Precise Retrieval For Tuning Ranking
A previous post on retrieval, precision and recall discussed the distinction between the three important concepts in search. In another post, we described the two main approaches for retrieval, and saw that, for faceted search, retrieval with high precision is the foundation for a good search experience. In other words, if we look at the results in its entirety as a set and not be distracted by the ranking, how relevant is each and every single result. A highly precise retrieval contains very little to no irrelevant results. And by irrelevant, we mean seeing bento boxes and body fat measuring device when we search for salad dressing.
A retrieval with poor precision can happen with an ill-conceived implementation of set retrieval. For example, the use of standard Boolean operators without consideration for the proximity or ordering of the words, or generally, the intent of the query. The same can happen with the ranked retrieval approach, which is probabilistic in nature. Each document is assigned a probability of relevance (between 0 and 1) against a query. Without confidently knowing how far down the ranked retrieval one should go to return as results, irrelevant documents can be retrieved. Figuring out this cut-off point is non-trivial.
At a high level, there are two reasons why having a precise retrieval is important. The first reason is to do with the fact that faceted search allows the users to slice-and-dice to interrogate the results. This has been discussed in detail previously. In this scenario, irrelevant results in the retrieval are easily exposed to the users when they start using the facets. The second reason is, more and more vertical search engines are considering additional signals beyond explicit queries to improve the relevance of top results. For a retrieval that is already far from precise, adjusting the ranking using implicit signals risks surfacing irrelevant results to the users more easily.
In this short post, we will use an example to explain the second point. We will highlight the importance of getting the precision of retrieval to a reasonable level first, especially for vertical search, before implicit signals from other sources are used to tune the ranking.

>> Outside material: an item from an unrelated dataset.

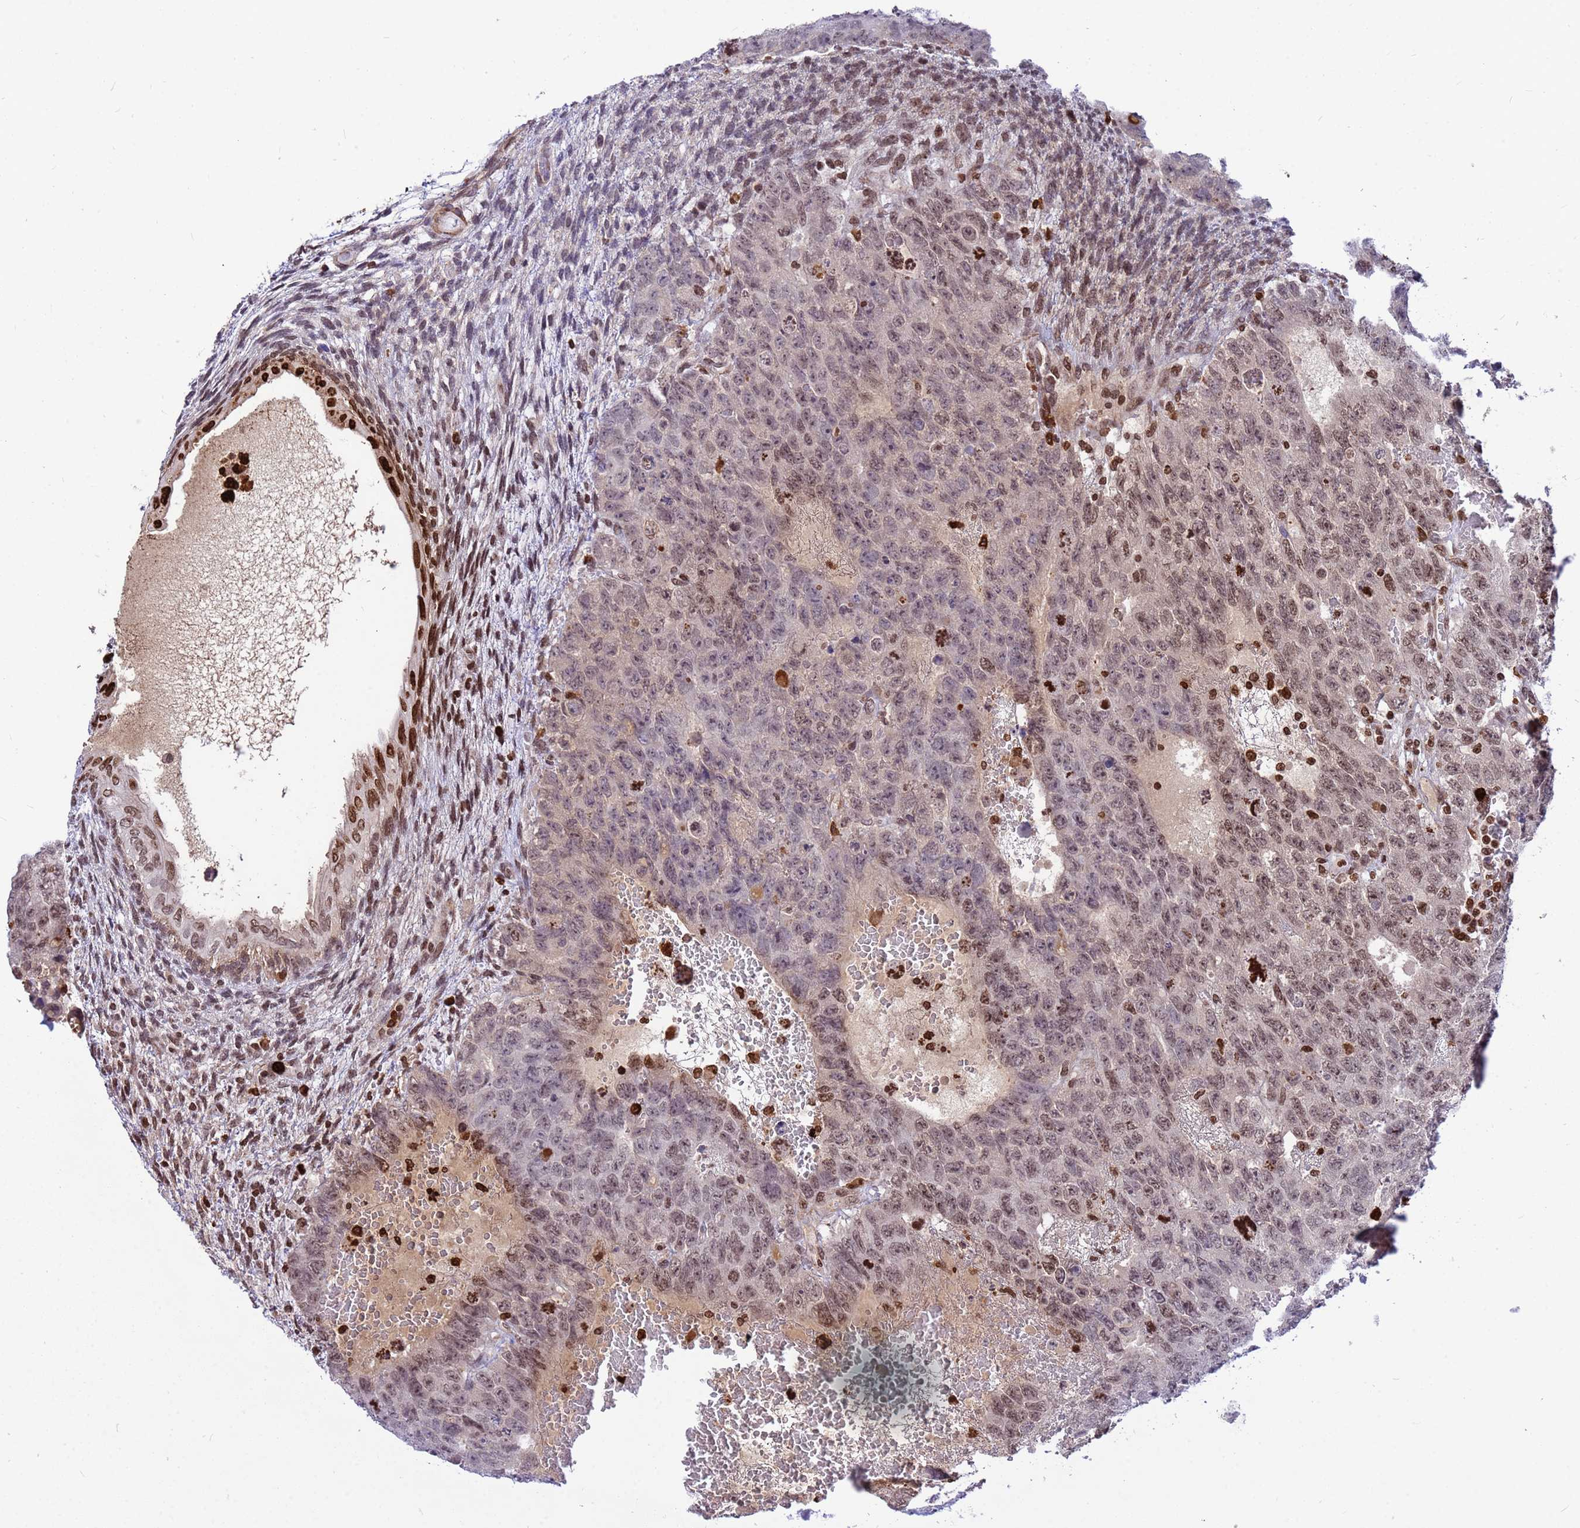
{"staining": {"intensity": "moderate", "quantity": "25%-75%", "location": "nuclear"}, "tissue": "testis cancer", "cell_type": "Tumor cells", "image_type": "cancer", "snomed": [{"axis": "morphology", "description": "Carcinoma, Embryonal, NOS"}, {"axis": "topography", "description": "Testis"}], "caption": "Testis cancer (embryonal carcinoma) was stained to show a protein in brown. There is medium levels of moderate nuclear positivity in about 25%-75% of tumor cells.", "gene": "ORM1", "patient": {"sex": "male", "age": 26}}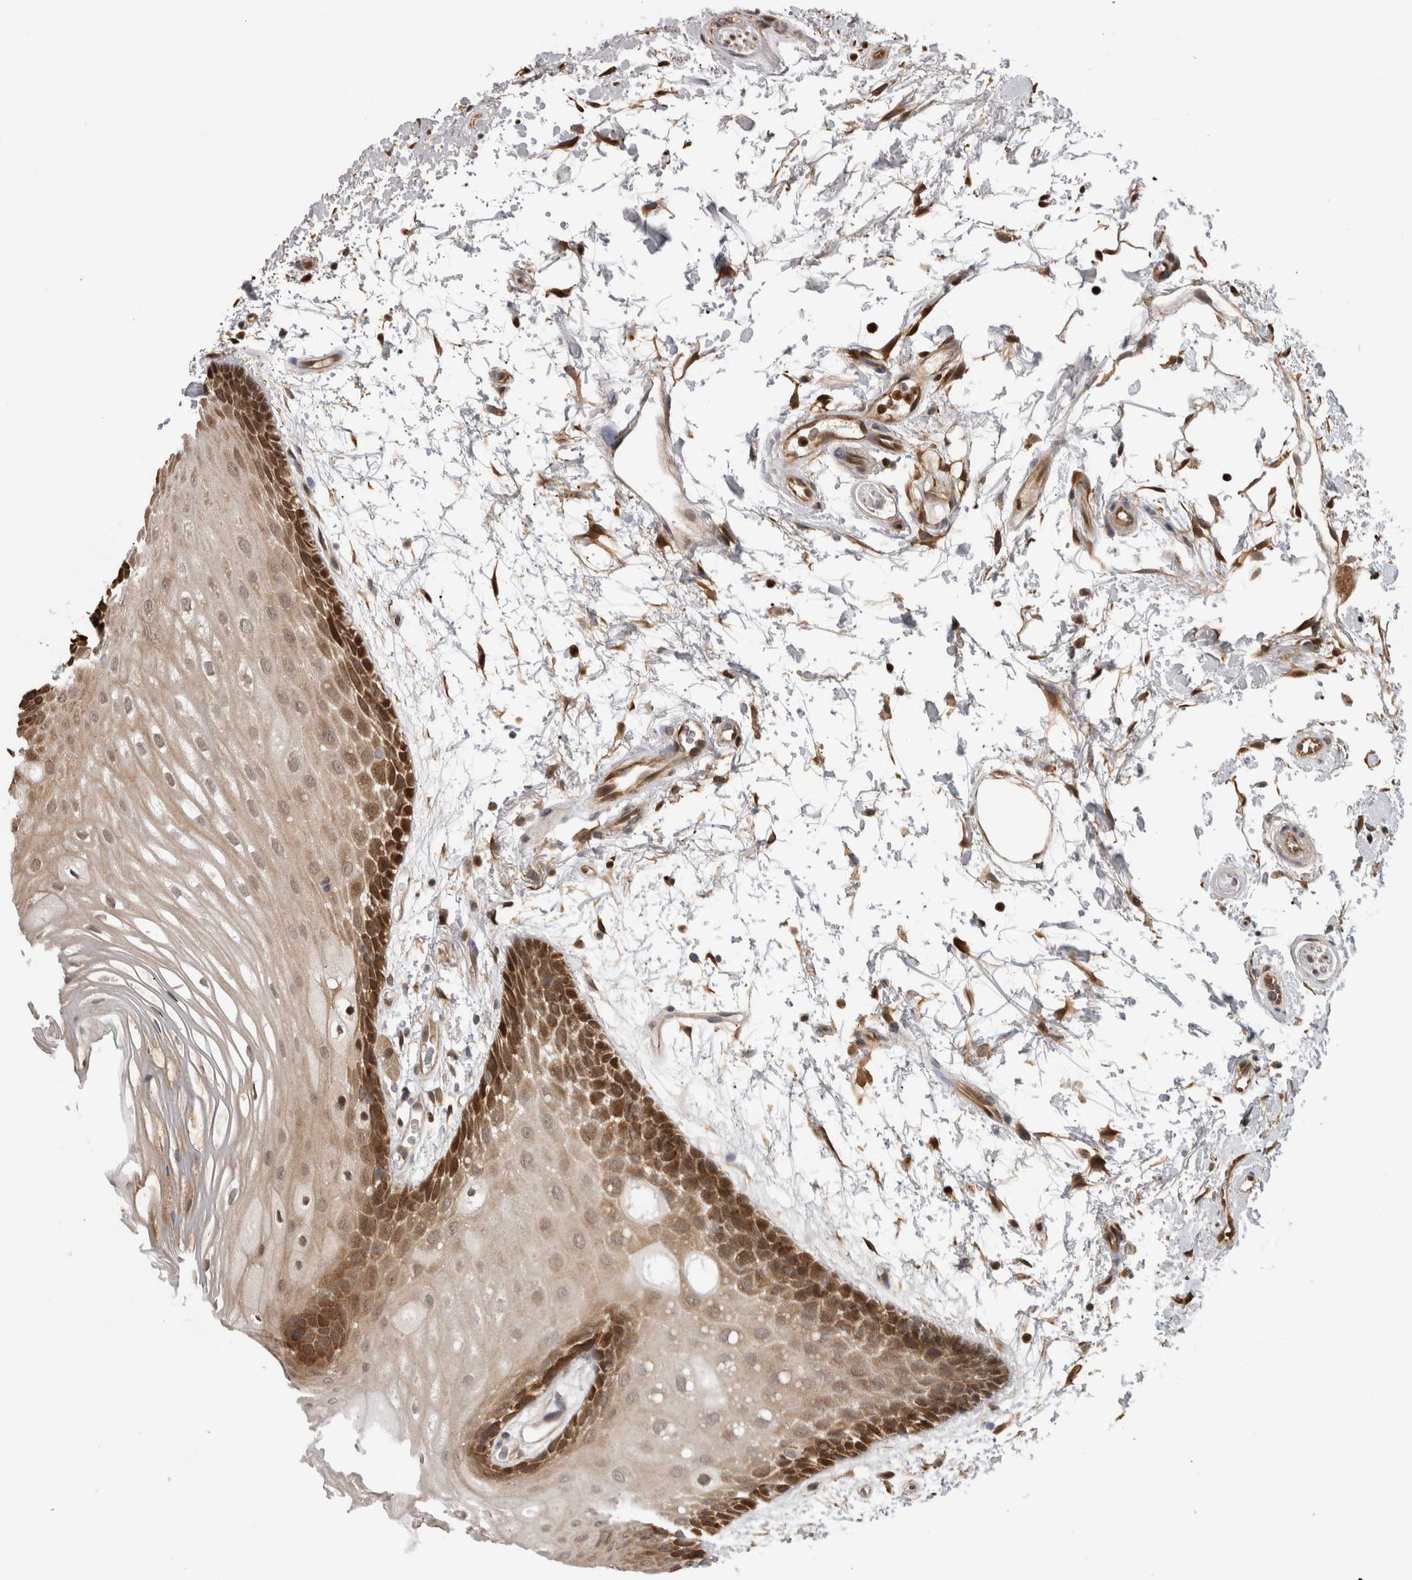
{"staining": {"intensity": "moderate", "quantity": ">75%", "location": "cytoplasmic/membranous,nuclear"}, "tissue": "oral mucosa", "cell_type": "Squamous epithelial cells", "image_type": "normal", "snomed": [{"axis": "morphology", "description": "Normal tissue, NOS"}, {"axis": "topography", "description": "Skeletal muscle"}, {"axis": "topography", "description": "Oral tissue"}, {"axis": "topography", "description": "Peripheral nerve tissue"}], "caption": "Immunohistochemistry (IHC) (DAB) staining of unremarkable human oral mucosa exhibits moderate cytoplasmic/membranous,nuclear protein staining in approximately >75% of squamous epithelial cells.", "gene": "USH1G", "patient": {"sex": "female", "age": 84}}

Imagine we have an index of 8 documents, each with a paragraph or two about the animals below, labelled from A to H. The documents each has the 2 structured fields colour and size, which we offer as facets to users for filtering. One day, a keyword query “cats” came in from a user. Let us assume that the retrieval is not overly great based on some of the potential causes discussed above. The search brings back 6 documents in a descending order based on initial keyword relevance (A, G, H, B, C, E). Animals D and F were not retrieved. If it is not obvious to you yet, 3 of the 6 retrieved results, namely, B, C and E, are not actually cats. In other words, the precision of the retrieval was 3/6 = 50%. The precision of the first 3 results is high at 3/3=100%.
To better predict the intent, the engineers thought it might be a good idea to look at the click logs. They generalise from there the kinds of results that users, who perform similar searches, typically go for. They observed from the logs that for those users who searched for “cats”, they often select the small, brown ones. They are not sure why that is the case, neither do they care. Using that as an additional signal of relevance, they altered the ranking. The retrieved results that have brown and small as the values for the colour and the size fields get boosted. This produced a new ranked result in the following order (A, B, C, G, E, H). As you can see, since animals B and C are both rather small and more brown than the others, they received a boost to rise to position #2 and #3, displacing the cats G and H from the original ranking. Similarly, animal E which was positioned last in the original ranking received a boost and was preferred over H since both were similarly sized but E is more brown.
The precision of the retrieval set remained the same as the implicit signal was just used to influence the ranking. If we look at the first 3 results, only the first one is a cat. The second and third results were elevated to these positions because they were small and brown. The precision@3 has now dropped to 1/3 = 33%.
We hear more and more search products experimenting with implicit signals for ranking to improve the relevance of top results. However, if not balanced correctly with the intent that comes from explicit query, this practice could potentially do more harm than good, as we have seen from the precision@3 in the example above.